Director Alex Proyas and Screenwriter Akiva Goldsman – Probably the best feature on the disc, the commentary is sufficiently informative and anecdotal and the repartee between Proyas and Goldsman is jovially cordial.
Production Designer Patrick Tatopoulis; Editor Richard Learoyd; Visual Effects Supervisor John Nelson; Associate Producer John Kilkenny; Animation Supervisor - Andrew Jones of Digital Domain; Visual Effects Supervisors Brain Van’t Hul & Joe Letteri of Weta Digital; Erik Nash of Digital Domain; Dale Fay of Rainmaker; Lead CG Supervisor Eric Saindon of Weta Digital and Erik Winquist of Weta Digital – If you want to know about all the special effects and other aesthetic features of the movie, you’ll enjoy this. If, like me, you do not, then you will find it a distinctly wearing experience.
Commentary by composer Marco Beltrami – Much of the same is applicable here for Marco Beltrami’s commentary.
The Making of I,Robot (12:36) – Little more than an extended trailer peppered with suitably obsequious sound bites from various members of the cast and crew.
Still Gallery (30 Images) – Much as you’d expect really, of moderate interest to some I imagine.
Day Out of Days: The I,Robot Production Diaries (96:1) – No stone is left unturned in this comprehensive following of the film from its inception to completion, but the majority of it is on-set footage that seems in serious need of an editor.
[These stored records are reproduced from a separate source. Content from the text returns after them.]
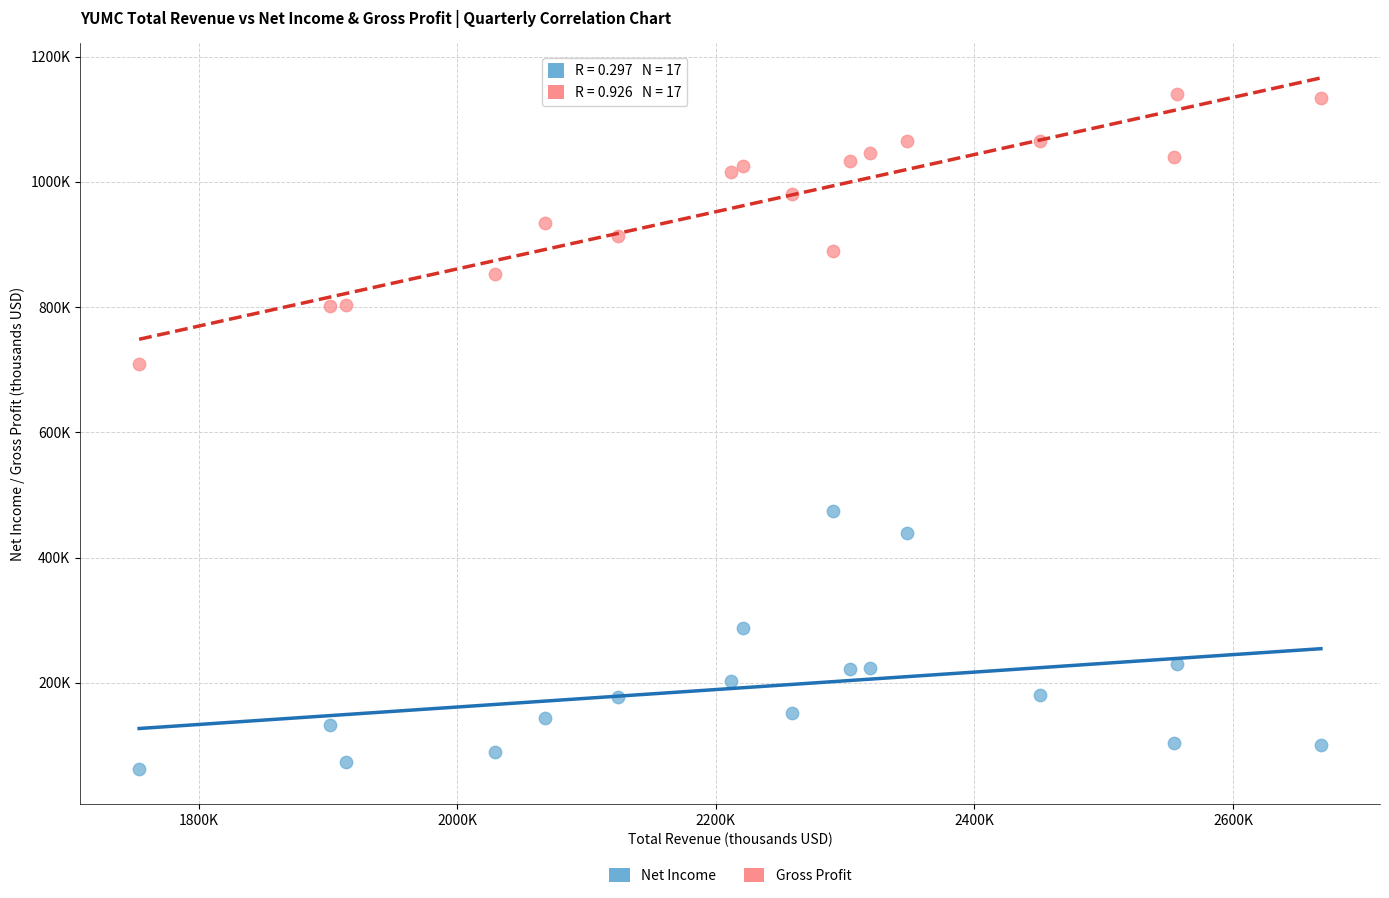

Which series contains the highest Y value?

Gross Profit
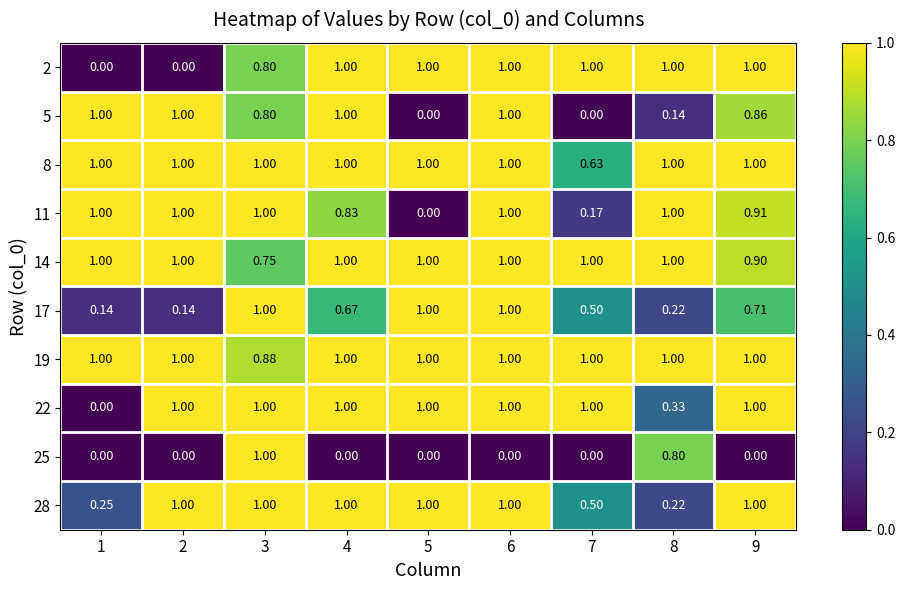

Is the value of 28 at 5 greater than the value of 11 at 7?

Yes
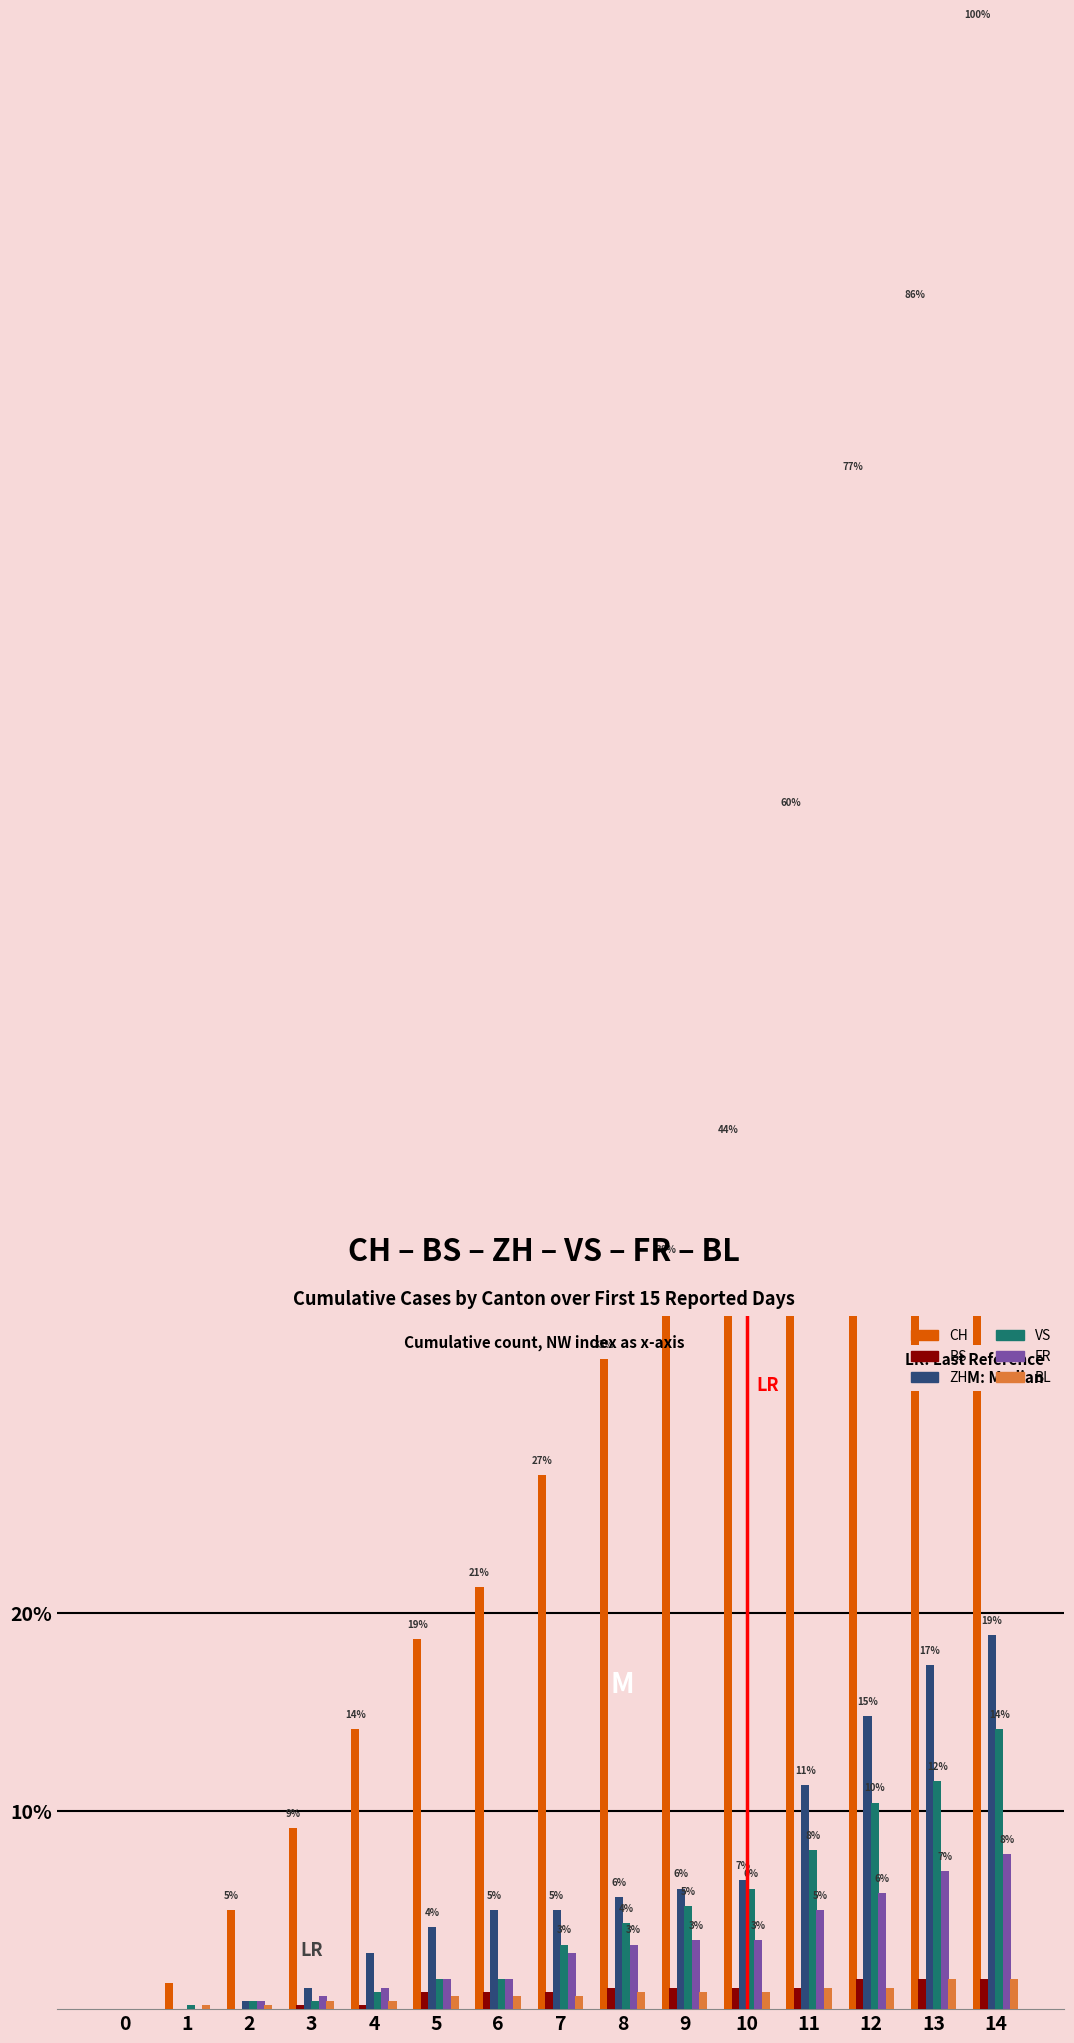

What is the sum of the ZH values at 13 and 0?

17.4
There’s some worthy material here but be prepared to wade through a lot of footage to find it.
CGI and Design (34:24) – Quite interesting look at the production design is counterbalanced by a rather dull insight into the special effects.
Sentient Machines: Robotic Behaviour (35:07) – A rather redundant extra that examines real life advancements in robotics, though the feature is predominantly comprised of an abundance of talking heads rather than actual footage.
Three Laws Safe: Conversations about Science Fiction & Robots (30:30) – Goldsman talks about how Asimov and other sci-fi writers have influenced him…and boy does he keep on talking, in a feature that (like the majority of this disc) is a decidedly mixed bag in terms of quality.
Deleted Scenes (6:38) – None really bear watching again.
Visual Effects breakdowns (14:15) – Every major special effect sequence is covered here, in a brief (30 seconds or so) deconstruction of the development of the effect.
Those who have seen the movie, I daresay, have already formulated their own opinions and are fairly confident about which edition of the film they want to buy. For the rest, I’d chasten you to either rent the film first or buy the single disc edition, since that contains the DVD’s most enlightening feature and is more cost effective.